Who are the corners?
The Steelers have a new defensive coordinator with Dick LeBeau gone to Tennessee and Keith Butler taking over. He is faced with a tough challenge to try and improve the secondary, especially outside. Cortez Allen, who was benched last season, needs a bounce-back year at one spot. Second-round pick Senquez Golson and fourth-round pick Doran Grant will get good looks in camp to see if they can play right away. They need them to be ready as quickly as possible.
Can the offense finally help the defense?
The Rams return all 11 starters to a defense that should be one of the NFL's better units, but there are a lot of questions on offense. Nick Foles takes over at quarterback, and he will play behind an inexperienced line without a great outside threat in the passing game. The Rams were 21st in scoring offense last season. If they can get that into the low teens, they could be a playoff team.
Will the offensive line be fixed?
They wisely re-signed left tackle King Dunlap and then gave guard Orlando Franklin a big deal to come over from Denver to play next to him. That side will be fine. But they will have a new center in Chris Watt and the right side has to be improved. D.J. Fluker has to be better in pass protection at right tackle Running back Melvin Gordon, their first-round pick, should help take some of that pressure off the line and Philip Rivers.
Have all the losses and retirements left little on the bone for the 49ers?
New coach Jim Tomsula takes over for Jim Harbaugh, and some 49ers might be thrilled that's the case. Harbuagh is the type of coach who has a short shelf life, so change might be good.
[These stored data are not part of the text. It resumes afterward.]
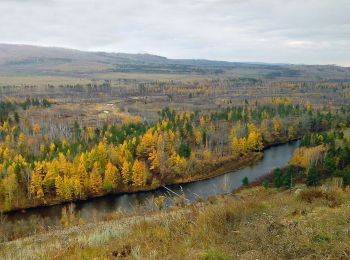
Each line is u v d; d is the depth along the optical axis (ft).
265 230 44.50
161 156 342.85
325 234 42.01
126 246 47.52
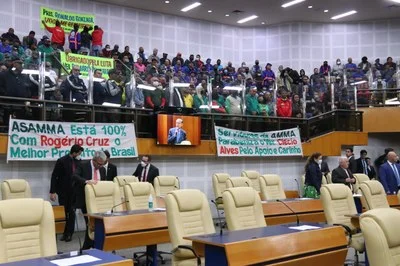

The problem is Tomsula has lost a lot from his defense with the retirements of linebackers Patrick Willis and Chris Borland and defensive end Justin Smith. But this was a season about Colin Kaepernick anyway. If he takes the next step, which the 49ers need to happen, San Francisco will compete in the division, even with the losses on defense. If he does not, it could be a bad first season for Tomsula.
If Russell Wilson doesn't get a new deal, will it be a distraction?
I doubt the two sides will agree on a deal before the season, which means Wilson would either become a free agent next spring or get the franchise tag. I would bet on the latter. It's clear there is a big gap between what Wilson wants and what the Seahawks want to pay him. As for the distraction, the answer is a big, fat no. Wilson won't let that interfere with his preparations, and his teammates will stay out of the fray. So not having a new contract won't impact this season. At least, I don't think so.
How quickly can Jameis Winston develop as a rookie?
When I was there in June, Winston was impressive. He is clearly the starter -- even if they didn't say so then -- and this is his team. The players I talked to loved the guy. He works at it. The one thing the team is concerned about is his want to make hero throws all the time. He can't make the same type of mistakes he made in college and still get away with them. Can he get out of that habit with a camp and preseason?
What are the expectations for Marcus Mariota?
The Titans picked him second and they've done nothing but rave about him since, especially about his accuracy. But it's one thing to do it in practice and another in games. Mariota was viewed as a project by some coming into the draft, but his offseason work has helped to temper that thinking. Now comes the tough part: Doing it in games.
Is Robert Griffin III fixable?
After bursting onto the scene as a rookie, and showing off some impressive skills in the tailored-to-him scheme, RG3 has been a failure since. Injuries forced him to change the way he plays, which meant more focus on the pocket and less on moving. Now he has to show that he can stand in the pocket in Jay Gruden's offense and make the throws. If not, he will be gone in 2016.